MO: Robber with record shot: "Kansas City police today identified a man killed in a botched robbery attempt Friday at a convenience store as William Rees, 33. Police did not have an address for Rees, but online court records listed an address from Ozark, Mo. Rees was paroled from a Missouri prison on Aug. 16 after serving sentences for stealing, drug trafficking and second-degree assault. Investigators said Rees entered the store about 3 p.m. Friday, announced a robbery and indicated he had a gun, according to clerks at the store at 5712 Independence Ave. As Rees reached over the counter for the money, a clerk shot him, police said. The store’s video surveillance system recorded the incident, police said. Police did not find a gun with Rees."
TX: Mad guy gets himself shot: "A 39-year- old Smith County man is dead allegedly at the hands of his step-father. Investigators say it was self defense. It happened Sunday afternoon at 15578 Dry Creek Road in Smith County. Lt. Dana said the dispute began when Audy Murphy started verbally and physically abusing his mother. "The step father told Audy you need to get off your mother or I'm gonna shoot. At that point Audy stood up and started toward his step father in a very aggressive manner telling him to go ahead and shoot me." In what police describe as an act of self defense, Mr. Kirton fired a fatal blow to Audy's chest with a 9mm handgun. "We believe the stepfather was protecting himself. We believe he was trying to protect his wife," Lt. Dana said. Audy suffered from schizophrenia, Lt. Dana said. According to jail records, Audy has been arrested several times on charges from assault to theft. No arrests have been made in the case."
FL: Man finally acquitted under "stand your ground": "Nour Badi Jarkas, 54, of Plantation, was facing trial for the January 2009 shooting death of his estranged wife's boyfriend, John Concannon. But Broward Circuit Judge Ilona Holmes ordered an acquittal after finding that Jarkas was an invited guest in his wife's home and felt threatened during a confrontation with the victim. Jarkas had already been tried on the murder charge and related accusations early last year. The jury found him not guilty of armed kidnapping and aggravated assault with a firearm, but could not reach a unanimous verdict on the murder count. Months after the jurors deadlocked, the Florida Supreme Court ruled that the Stand Your Ground law, passed in 2005, is intended to keep certain self-defense cases from ever getting to a jury.... In Jarkas' case, "nothing was presented … to rebut the reasonableness of the fear that [Jarkas] testified that he had in being confronted by a 5-foot-11, 280-pound, tattooed man who was angry and who lunged at him"

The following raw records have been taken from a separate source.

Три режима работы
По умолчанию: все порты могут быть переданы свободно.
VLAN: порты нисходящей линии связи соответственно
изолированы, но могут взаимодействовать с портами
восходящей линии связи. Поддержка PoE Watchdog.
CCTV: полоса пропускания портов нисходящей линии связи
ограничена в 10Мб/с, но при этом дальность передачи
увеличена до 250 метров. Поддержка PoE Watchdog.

Only the connected have gun rights in California: "California’s gun laws are considered by some people to be unconstitutional restrictions on self-protection. Its concealed weapons permit law gives government officials power to capriciously mete out civil liberties — and they are. According to the San Jose Mercury News, only 113 of the 1,781,642 residents of Santa Clara County have concealed weapons permits — and 64 of them are government officials: judges, prosecutors and law enforcement officers. Their names are not divulged. The 49 civilians were listed by the newspaper. Ordinarily, I would extend privacy to them. That is why you get a concealed weapons permit. But the local newspaper published it and the list of names shows that you have to be connected to get one."